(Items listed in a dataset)
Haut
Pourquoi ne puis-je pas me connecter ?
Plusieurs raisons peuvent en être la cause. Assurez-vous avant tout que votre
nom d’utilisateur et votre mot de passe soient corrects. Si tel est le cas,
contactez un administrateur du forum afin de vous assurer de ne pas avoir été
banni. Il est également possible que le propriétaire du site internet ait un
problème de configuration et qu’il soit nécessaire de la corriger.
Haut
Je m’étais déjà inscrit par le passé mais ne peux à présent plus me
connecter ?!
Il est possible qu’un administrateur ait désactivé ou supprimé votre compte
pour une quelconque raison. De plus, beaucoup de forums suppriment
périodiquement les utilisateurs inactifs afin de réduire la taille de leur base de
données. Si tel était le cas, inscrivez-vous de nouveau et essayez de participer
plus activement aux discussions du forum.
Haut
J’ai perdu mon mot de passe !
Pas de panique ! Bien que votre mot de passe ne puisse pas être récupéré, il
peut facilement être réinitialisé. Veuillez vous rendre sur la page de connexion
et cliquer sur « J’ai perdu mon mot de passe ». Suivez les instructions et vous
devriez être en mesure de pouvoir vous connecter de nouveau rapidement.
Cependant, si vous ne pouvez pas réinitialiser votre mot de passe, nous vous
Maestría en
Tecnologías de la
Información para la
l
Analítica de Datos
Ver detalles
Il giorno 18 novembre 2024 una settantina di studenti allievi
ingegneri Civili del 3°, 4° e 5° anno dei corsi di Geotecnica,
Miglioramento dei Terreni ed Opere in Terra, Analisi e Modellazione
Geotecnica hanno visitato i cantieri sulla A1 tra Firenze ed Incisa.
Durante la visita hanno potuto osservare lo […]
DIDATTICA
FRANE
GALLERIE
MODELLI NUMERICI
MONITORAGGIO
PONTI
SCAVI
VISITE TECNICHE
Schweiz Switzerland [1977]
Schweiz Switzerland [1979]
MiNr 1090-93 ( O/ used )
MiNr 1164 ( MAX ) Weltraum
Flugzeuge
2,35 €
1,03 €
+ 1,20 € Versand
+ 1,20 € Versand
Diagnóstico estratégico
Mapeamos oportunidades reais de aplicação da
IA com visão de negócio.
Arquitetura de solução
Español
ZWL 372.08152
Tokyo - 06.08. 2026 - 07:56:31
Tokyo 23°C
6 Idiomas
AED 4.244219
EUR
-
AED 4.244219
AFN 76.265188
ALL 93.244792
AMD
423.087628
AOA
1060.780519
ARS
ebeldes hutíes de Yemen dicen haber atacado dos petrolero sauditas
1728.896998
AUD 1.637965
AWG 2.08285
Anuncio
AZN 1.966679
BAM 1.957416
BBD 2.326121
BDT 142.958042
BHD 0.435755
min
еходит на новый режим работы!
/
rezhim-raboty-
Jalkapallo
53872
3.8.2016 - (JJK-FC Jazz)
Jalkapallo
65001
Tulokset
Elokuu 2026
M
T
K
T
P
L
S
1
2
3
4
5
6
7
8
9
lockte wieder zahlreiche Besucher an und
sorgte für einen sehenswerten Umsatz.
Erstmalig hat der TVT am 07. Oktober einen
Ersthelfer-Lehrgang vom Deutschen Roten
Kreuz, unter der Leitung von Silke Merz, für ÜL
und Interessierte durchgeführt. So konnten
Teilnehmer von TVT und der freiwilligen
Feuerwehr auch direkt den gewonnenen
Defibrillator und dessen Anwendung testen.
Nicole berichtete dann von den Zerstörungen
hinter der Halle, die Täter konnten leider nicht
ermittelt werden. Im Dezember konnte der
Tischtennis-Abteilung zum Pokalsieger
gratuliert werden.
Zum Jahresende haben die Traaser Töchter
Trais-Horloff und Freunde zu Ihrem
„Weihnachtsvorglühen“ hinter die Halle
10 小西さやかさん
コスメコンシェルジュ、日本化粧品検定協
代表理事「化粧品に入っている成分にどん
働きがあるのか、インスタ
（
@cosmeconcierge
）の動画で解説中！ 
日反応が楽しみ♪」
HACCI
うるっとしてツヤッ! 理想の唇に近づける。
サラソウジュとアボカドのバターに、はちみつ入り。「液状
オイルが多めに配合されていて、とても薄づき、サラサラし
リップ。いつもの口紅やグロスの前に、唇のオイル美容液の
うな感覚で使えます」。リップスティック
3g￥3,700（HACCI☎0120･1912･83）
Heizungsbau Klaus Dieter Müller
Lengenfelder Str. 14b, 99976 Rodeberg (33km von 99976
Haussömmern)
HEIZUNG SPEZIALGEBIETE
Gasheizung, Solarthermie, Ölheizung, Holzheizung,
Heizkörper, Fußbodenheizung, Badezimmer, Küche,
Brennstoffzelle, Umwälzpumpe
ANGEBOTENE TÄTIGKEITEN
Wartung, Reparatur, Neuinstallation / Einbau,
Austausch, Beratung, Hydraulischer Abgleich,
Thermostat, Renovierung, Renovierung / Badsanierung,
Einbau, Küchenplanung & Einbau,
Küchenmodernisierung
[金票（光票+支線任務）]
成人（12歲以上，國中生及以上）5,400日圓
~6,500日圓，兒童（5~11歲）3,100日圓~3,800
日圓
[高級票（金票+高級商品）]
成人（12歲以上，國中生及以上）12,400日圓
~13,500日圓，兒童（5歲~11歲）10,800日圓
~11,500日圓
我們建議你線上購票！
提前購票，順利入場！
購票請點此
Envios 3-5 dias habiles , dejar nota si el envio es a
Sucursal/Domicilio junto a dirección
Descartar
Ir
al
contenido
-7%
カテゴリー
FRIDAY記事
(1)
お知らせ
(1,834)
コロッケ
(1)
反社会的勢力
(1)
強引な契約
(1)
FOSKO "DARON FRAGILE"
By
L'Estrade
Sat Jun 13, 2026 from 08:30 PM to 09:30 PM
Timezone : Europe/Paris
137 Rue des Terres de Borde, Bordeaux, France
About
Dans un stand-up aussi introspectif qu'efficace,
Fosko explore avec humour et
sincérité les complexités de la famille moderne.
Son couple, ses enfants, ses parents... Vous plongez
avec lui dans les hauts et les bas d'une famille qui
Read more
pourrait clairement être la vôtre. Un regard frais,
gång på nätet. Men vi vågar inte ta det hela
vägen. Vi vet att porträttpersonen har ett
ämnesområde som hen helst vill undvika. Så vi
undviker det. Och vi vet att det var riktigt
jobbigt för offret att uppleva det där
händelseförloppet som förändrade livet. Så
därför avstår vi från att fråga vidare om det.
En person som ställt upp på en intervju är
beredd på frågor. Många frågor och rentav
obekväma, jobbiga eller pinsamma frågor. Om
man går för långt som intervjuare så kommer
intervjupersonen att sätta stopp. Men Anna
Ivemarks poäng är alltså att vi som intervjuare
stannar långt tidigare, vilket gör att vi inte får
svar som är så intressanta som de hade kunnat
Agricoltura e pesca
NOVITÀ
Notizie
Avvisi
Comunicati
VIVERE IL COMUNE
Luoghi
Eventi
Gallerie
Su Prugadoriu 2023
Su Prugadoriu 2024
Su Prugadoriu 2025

__Work task__
Retype all of the lines shown above, keeping each one exact.

__Output for this exercise__
Haut
Pourquoi ne puis-je pas me connecter ?
Plusieurs raisons peuvent en être la cause. Assurez-vous avant tout que votre
nom d’utilisateur et votre mot de passe soient corrects. Si tel est le cas,
contactez un administrateur du forum afin de vous assurer de ne pas avoir été
banni. Il est également possible que le propriétaire du site internet ait un
problème de configuration et qu’il soit nécessaire de la corriger.
Haut
Je m’étais déjà inscrit par le passé mais ne peux à présent plus me
connecter ?!
Il est possible qu’un administrateur ait désactivé ou supprimé votre compte
pour une quelconque raison. De plus, beaucoup de forums suppriment
périodiquement les utilisateurs inactifs afin de réduire la taille de leur base de
données. Si tel était le cas, inscrivez-vous de nouveau et essayez de participer
plus activement aux discussions du forum.
Haut
J’ai perdu mon mot de passe !
Pas de panique ! Bien que votre mot de passe ne puisse pas être récupéré, il
peut facilement être réinitialisé. Veuillez vous rendre sur la page de connexion
et cliquer sur « J’ai perdu mon mot de passe ». Suivez les instructions et vous
devriez être en mesure de pouvoir vous connecter de nouveau rapidement.
Cependant, si vous ne pouvez pas réinitialiser votre mot de passe, nous vous
Maestría en
Tecnologías de la
Información para la
l
Analítica de Datos
Ver detalles
Il giorno 18 novembre 2024 una settantina di studenti allievi
ingegneri Civili del 3°, 4° e 5° anno dei corsi di Geotecnica,
Miglioramento dei Terreni ed Opere in Terra, Analisi e Modellazione
Geotecnica hanno visitato i cantieri sulla A1 tra Firenze ed Incisa.
Durante la visita hanno potuto osservare lo […]
DIDATTICA
FRANE
GALLERIE
MODELLI NUMERICI
MONITORAGGIO
PONTI
SCAVI
VISITE TECNICHE
Schweiz Switzerland [1977]
Schweiz Switzerland [1979]
MiNr 1090-93 ( O/ used )
MiNr 1164 ( MAX ) Weltraum
Flugzeuge
2,35 €
1,03 €
+ 1,20 € Versand
+ 1,20 € Versand
Diagnóstico estratégico
Mapeamos oportunidades reais de aplicação da
IA com visão de negócio.
Arquitetura de solução
Español
ZWL 372.08152
Tokyo - 06.08. 2026 - 07:56:31
Tokyo 23°C
6 Idiomas
AED 4.244219
EUR
-
AED 4.244219
AFN 76.265188
ALL 93.244792
AMD
423.087628
AOA
1060.780519
ARS
ebeldes hutíes de Yemen dicen haber atacado dos petrolero sauditas
1728.896998
AUD 1.637965
AWG 2.08285
Anuncio
AZN 1.966679
BAM 1.957416
BBD 2.326121
BDT 142.958042
BHD 0.435755
min
еходит на новый режим работы!
/
rezhim-raboty-
Jalkapallo
53872
3.8.2016 - (JJK-FC Jazz)
Jalkapallo
65001
Tulokset
Elokuu 2026
M
T
K
T
P
L
S
1
2
3
4
5
6
7
8
9
lockte wieder zahlreiche Besucher an und
sorgte für einen sehenswerten Umsatz.
Erstmalig hat der TVT am 07. Oktober einen
Ersthelfer-Lehrgang vom Deutschen Roten
Kreuz, unter der Leitung von Silke Merz, für ÜL
und Interessierte durchgeführt. So konnten
Teilnehmer von TVT und der freiwilligen
Feuerwehr auch direkt den gewonnenen
Defibrillator und dessen Anwendung testen.
Nicole berichtete dann von den Zerstörungen
hinter der Halle, die Täter konnten leider nicht
ermittelt werden. Im Dezember konnte der
Tischtennis-Abteilung zum Pokalsieger
gratuliert werden.
Zum Jahresende haben die Traaser Töchter
Trais-Horloff und Freunde zu Ihrem
„Weihnachtsvorglühen“ hinter die Halle
10 小西さやかさん
コスメコンシェルジュ、日本化粧品検定協
代表理事「化粧品に入っている成分にどん
働きがあるのか、インスタ
（
@cosmeconcierge
）の動画で解説中！ 
日反応が楽しみ♪」
HACCI
うるっとしてツヤッ! 理想の唇に近づける。
サラソウジュとアボカドのバターに、はちみつ入り。「液状
オイルが多めに配合されていて、とても薄づき、サラサラし
リップ。いつもの口紅やグロスの前に、唇のオイル美容液の
うな感覚で使えます」。リップスティック
3g￥3,700（HACCI☎0120･1912･83）
Heizungsbau Klaus Dieter Müller
Lengenfelder Str. 14b, 99976 Rodeberg (33km von 99976
Haussömmern)
HEIZUNG SPEZIALGEBIETE
Gasheizung, Solarthermie, Ölheizung, Holzheizung,
Heizkörper, Fußbodenheizung, Badezimmer, Küche,
Brennstoffzelle, Umwälzpumpe
ANGEBOTENE TÄTIGKEITEN
Wartung, Reparatur, Neuinstallation / Einbau,
Austausch, Beratung, Hydraulischer Abgleich,
Thermostat, Renovierung, Renovierung / Badsanierung,
Einbau, Küchenplanung & Einbau,
Küchenmodernisierung
[金票（光票+支線任務）]
成人（12歲以上，國中生及以上）5,400日圓
~6,500日圓，兒童（5~11歲）3,100日圓~3,800
日圓
[高級票（金票+高級商品）]
成人（12歲以上，國中生及以上）12,400日圓
~13,500日圓，兒童（5歲~11歲）10,800日圓
~11,500日圓
我們建議你線上購票！
提前購票，順利入場！
購票請點此
Envios 3-5 dias habiles , dejar nota si el envio es a
Sucursal/Domicilio junto a dirección
Descartar
Ir
al
contenido
-7%
カテゴリー
FRIDAY記事
(1)
お知らせ
(1,834)
コロッケ
(1)
反社会的勢力
(1)
強引な契約
(1)
FOSKO "DARON FRAGILE"
By
L'Estrade
Sat Jun 13, 2026 from 08:30 PM to 09:30 PM
Timezone : Europe/Paris
137 Rue des Terres de Borde, Bordeaux, France
About
Dans un stand-up aussi introspectif qu'efficace,
Fosko explore avec humour et
sincérité les complexités de la famille moderne.
Son couple, ses enfants, ses parents... Vous plongez
avec lui dans les hauts et les bas d'une famille qui
Read more
pourrait clairement être la vôtre. Un regard frais,
gång på nätet. Men vi vågar inte ta det hela
vägen. Vi vet att porträttpersonen har ett
ämnesområde som hen helst vill undvika. Så vi
undviker det. Och vi vet att det var riktigt
jobbigt för offret att uppleva det där
händelseförloppet som förändrade livet. Så
därför avstår vi från att fråga vidare om det.
En person som ställt upp på en intervju är
beredd på frågor. Många frågor och rentav
obekväma, jobbiga eller pinsamma frågor. Om
man går för långt som intervjuare så kommer
intervjupersonen att sätta stopp. Men Anna
Ivemarks poäng är alltså att vi som intervjuare
stannar långt tidigare, vilket gör att vi inte får
svar som är så intressanta som de hade kunnat
Agricoltura e pesca
NOVITÀ
Notizie
Avvisi
Comunicati
VIVERE IL COMUNE
Luoghi
Eventi
Gallerie
Su Prugadoriu 2023
Su Prugadoriu 2024
Su Prugadoriu 2025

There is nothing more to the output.